## SUPPLIED TEXT
* begin *
Include systematics in flux error margins

timstaley commented 9 years ago

cf https://redmine.astron.nl/lofar_issuetracker/issues/5679

Currently we only record the estimated errors from the Gaussian fit to a source profile. However, we know that due to calibration / ionosphere variations etc. etc. absolute fluxes can be out by as much as 5-10%. We should add a configuration parameter to inflate errors accordingly, much as we already do for positional errors (ew_sys_err, ns_sys_err).

jbroderick1 commented 9 years ago

I think the easiest way to do this is using a configuration parameter, as you suggest.

Although it would be great if TraP could somehow work this out from the median fractional variability using all the sources in a given dataset. At least that is what I do for e.g. the SS433 field.

AntoniaR commented 9 years ago

I do not think this should be included in Release 2.1.

There are a lot of potential problems with the variability statistics that could appear by implementing this. I think we need to do more testing to be confident that we are doing the right thing - it seems to be right but we need to be certain. Unless someone is willing to also look into the statistics and do this type of testing on the timescale of release 2.1 (I would be willing to investigate but not on that timescale), I would recommend pushing back to release 3.0.

timstaley commented 9 years ago

No need for alarm - with what I have in mind, you will just be able to set this to 0 (switch it off) in the configs... can discuss Thursday.

AntoniaR commented 9 years ago

That is absolutely how to implement it, however I still think this should not be put into TraP until we have thought about it more. There is no point in implementing something quickly that can easily get misused and may be the incorrect way of dealing with the issue.

Here are a number of the issues that I'm concerned about from the top of my head...:

should the error just simply be a fixed % of the flux and added to the observed error?
should the error be a fixed % of the flux and added in quadrature to the other errors from PySE?
should it be a fixed % or something flux/field/calibration/imaging/frequency dependent?
should TraP automatically figure it out on a dataset level as Jess suggests?
should we actually try to quantify it analytically - i.e. get a better understanding of the origin of the uncertainties and then base it on that? e.g. quantify the calibration component, the ionospheric component, etc...
is there a different solution which does not try to correct for this but provides a work-around?

Basically the flux uncertainties are extremely difficult to quantify and can depend on many different things which are dataset dependent. It could potentially lead to statistical issues with the population of source flux errors - just the thing we want to use for variability analysis... - so it needs checking. In the ideal world we should do option 5.

About a year ago, I did some very preliminary work for this but stopped because it was not as simple as adding a % and there was a much simpler option - I am now favouring option 6. The ultimate aim of the pipeline is to identify which sources are variable from those which are not. Using the plots of variability parameters against flux (see my paper) it is extremely easy to identify the trend that stable sources have with respect to flux, and then it is simply a case of how you query the database. This means we do not have to try to quantify errors which can be extremely difficult to do.
* end *
## PROVIDED MATERIAL
* begin *
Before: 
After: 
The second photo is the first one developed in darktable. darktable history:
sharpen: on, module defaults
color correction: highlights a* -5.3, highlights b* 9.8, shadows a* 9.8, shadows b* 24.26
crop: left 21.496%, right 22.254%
* end *
* begin *
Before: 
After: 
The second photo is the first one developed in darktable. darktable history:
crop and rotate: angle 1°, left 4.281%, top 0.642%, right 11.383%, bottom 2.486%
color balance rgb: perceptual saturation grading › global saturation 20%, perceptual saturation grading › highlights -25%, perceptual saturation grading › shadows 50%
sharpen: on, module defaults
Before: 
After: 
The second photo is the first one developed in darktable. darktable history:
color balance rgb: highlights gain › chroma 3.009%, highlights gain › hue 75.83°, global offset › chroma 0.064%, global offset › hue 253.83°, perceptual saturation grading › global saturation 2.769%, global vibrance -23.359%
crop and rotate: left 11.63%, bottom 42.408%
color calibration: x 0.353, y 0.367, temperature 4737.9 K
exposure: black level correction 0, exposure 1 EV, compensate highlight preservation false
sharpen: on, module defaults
* end *
## STATED PROBLEM A
Decide whether each statement agrees with the thread on flux error margins, answering yes or no and quoting the words of the thread that settle it: (i) absolute fluxes can be off by as much as 5-10%; (ii) AntoniaR wanted the change included in Release 2.1; (iii) positional errors already have systematic error settings in the configuration.
## STATED PROBLEM B
Summarize the thread on flux error margins in three sentences.
## STATED PROBLEM C
Continue the thread on flux error margins from the point where it stops.

## TASK RESPONSE A
(i) Yes: "absolute fluxes can be out by as much as 5-10%"
(ii) No: "I do not think this should be included in Release 2.1."
(iii) Yes: "much as we already do for positional errors (ew_sys_err, ns_sys_err)"

## TASK RESPONSE B
timstaley proposes a configuration parameter to inflate flux errors, because calibration and ionosphere variations can make absolute fluxes off by as much as 5-10%. jbroderick1 agrees that a configuration parameter is the easiest route but would like TraP to work the value out from the median fractional variability of all the sources in a dataset. AntoniaR argues against adding it to Release 2.1, lists open questions about how such an error should be defined, and favors a work-around that separates variable sources from stable ones using plots of variability parameters against flux.

## TASK RESPONSE C
This issue is very important as we really do need to think about the quoted errors but this requires a lot more effort. That is why I think this should not go into Release 2.1, unless there is someone who can dedicate time to this investigation within the timescales of Release 2.1.

timstaley commented 9 years ago

Ok, let me set out the solution I had in mind:

I was thinking of implementing two parameters. One is a multiplicative error - a fraction of a source's flux - due to flux calibration uncertainties (fairly standard error source for radio, no? I think it's quite well understood for e.g. AMI, though I'm less sure about LOFAR). This is added in quadrature. The other would be an additional 'baseline error', basically an additional constant that is added in quadrature. There's no hard reasoning for the latter, other than I figured I might as well implement it at the same time in case in comes in handy - thought I'd suggest it and see if anyone else think's it's a good idea - but we can/will leave it out if no-one sees a good reason for it.

So, in the config file

#Systematic calibration uncertainty:
frac_flux_sys_err = 0.1 ; (Default setting is 0.0, consistent w/ R2.0. Dimensionless - proportion of flux.)
# and if we decide it's a good idea also...
additive_flux_sys_err = 0.0 ; (Default setting is 0.0, consistent w/ R2.0. Units of Janskys)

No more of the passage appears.